Beginning at the line containing "organisation politique ou", print every line until the records end, keeping each exactly as it is.
(Beginning of EXCERPTED DATA)
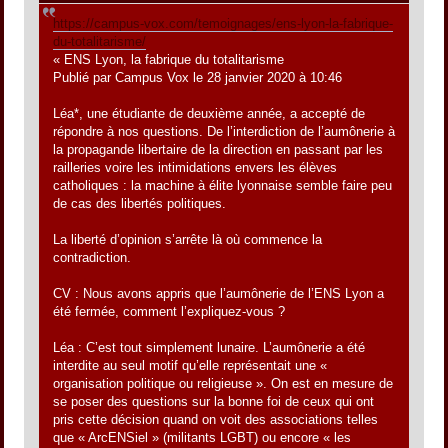
https://campus-vox.com/temoignages/ens-lyon-la-fabrique-
du-totalitarisme/
« ENS Lyon, la fabrique du totalitarisme
Publié par Campus Vox le 28 janvier 2020 à 10:46
Léa*, une étudiante de deuxième année, a accepté de
répondre à nos questions. De l’interdiction de l’aumônerie à
la propagande libertaire de la direction en passant par les
railleries voire les intimidations envers les élèves
catholiques : la machine à élite lyonnaise semble faire peu
de cas des libertés politiques.
La liberté d’opinion s’arrête là où commence la
contradiction.
CV : Nous avons appris que l’aumônerie de l’ENS Lyon a
été fermée, comment l’expliquez-vous ?
Léa : C’est tout simplement lunaire. L’aumônerie a été
interdite au seul motif qu’elle représentait une «
organisation politique ou religieuse ». On est en mesure de
se poser des questions sur la bonne foi de ceux qui ont
pris cette décision quand on voit des associations telles
que « ArcENSiel » (militants LGBT) ou encore « les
(End of EXCERPTED DATA)
* SOLVED EXERCISE
organisation politique ou religieuse ». On est en mesure de
se poser des questions sur la bonne foi de ceux qui ont
pris cette décision quand on voit des associations telles
que « ArcENSiel » (militants LGBT) ou encore « les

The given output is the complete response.